Former Liberal MP Dan McTeague wouldn't attack McGuinty's prorogue but did acknowledge that it's a risky political move.
"I heard through many that the Opposition at Queen's Park was not going to allow another budget and therefore the Province was heading to another election by March," he told Yahoo!.
"Harper prorogued twice and Canadians rewarded him with a majority. [The media] defended Harper calling his prorogation a "reset" of Parliamentary business, the same right-wing media now appears to have become conspicuously less generous and apologetic," he said.

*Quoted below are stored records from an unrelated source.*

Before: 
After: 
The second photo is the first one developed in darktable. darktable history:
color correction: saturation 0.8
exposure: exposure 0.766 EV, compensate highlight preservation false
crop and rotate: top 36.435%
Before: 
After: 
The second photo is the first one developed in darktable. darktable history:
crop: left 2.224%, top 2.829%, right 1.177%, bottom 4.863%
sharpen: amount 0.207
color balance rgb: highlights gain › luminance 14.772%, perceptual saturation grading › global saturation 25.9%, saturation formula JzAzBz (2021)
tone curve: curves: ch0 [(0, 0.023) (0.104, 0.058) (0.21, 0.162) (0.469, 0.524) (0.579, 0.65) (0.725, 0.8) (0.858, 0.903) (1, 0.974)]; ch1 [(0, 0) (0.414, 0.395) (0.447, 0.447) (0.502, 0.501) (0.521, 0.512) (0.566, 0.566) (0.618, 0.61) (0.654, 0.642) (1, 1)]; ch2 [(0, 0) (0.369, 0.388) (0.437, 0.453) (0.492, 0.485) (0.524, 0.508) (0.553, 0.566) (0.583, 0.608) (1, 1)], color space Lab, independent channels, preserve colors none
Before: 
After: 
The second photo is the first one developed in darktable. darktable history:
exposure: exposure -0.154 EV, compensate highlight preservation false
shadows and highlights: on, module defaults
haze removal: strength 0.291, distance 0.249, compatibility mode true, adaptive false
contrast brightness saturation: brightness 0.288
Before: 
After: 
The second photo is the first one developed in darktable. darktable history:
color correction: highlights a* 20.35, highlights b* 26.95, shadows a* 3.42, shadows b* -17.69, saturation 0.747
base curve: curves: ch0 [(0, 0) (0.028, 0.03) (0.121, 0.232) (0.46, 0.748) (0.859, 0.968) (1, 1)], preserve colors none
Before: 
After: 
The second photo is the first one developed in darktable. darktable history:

"That aside there are a number of questions which need to be answered that are, so far, unclear. I am of course a Liberal and uncertain as to the fallout of McGuinty's gambit. The question is, if it worked for Harper, will it work for the Provincial Liberals?"
Even though he's not towing the party line, you would have think that Kennedy will win some friends for his latest comments.
Kennedy is saying the same things he said when the Harper prorogation caused a national outcry in 2010. In other words, he isn't being a hypocrite like so many others on this issue.
To me that sounds like a politician "worth his salt."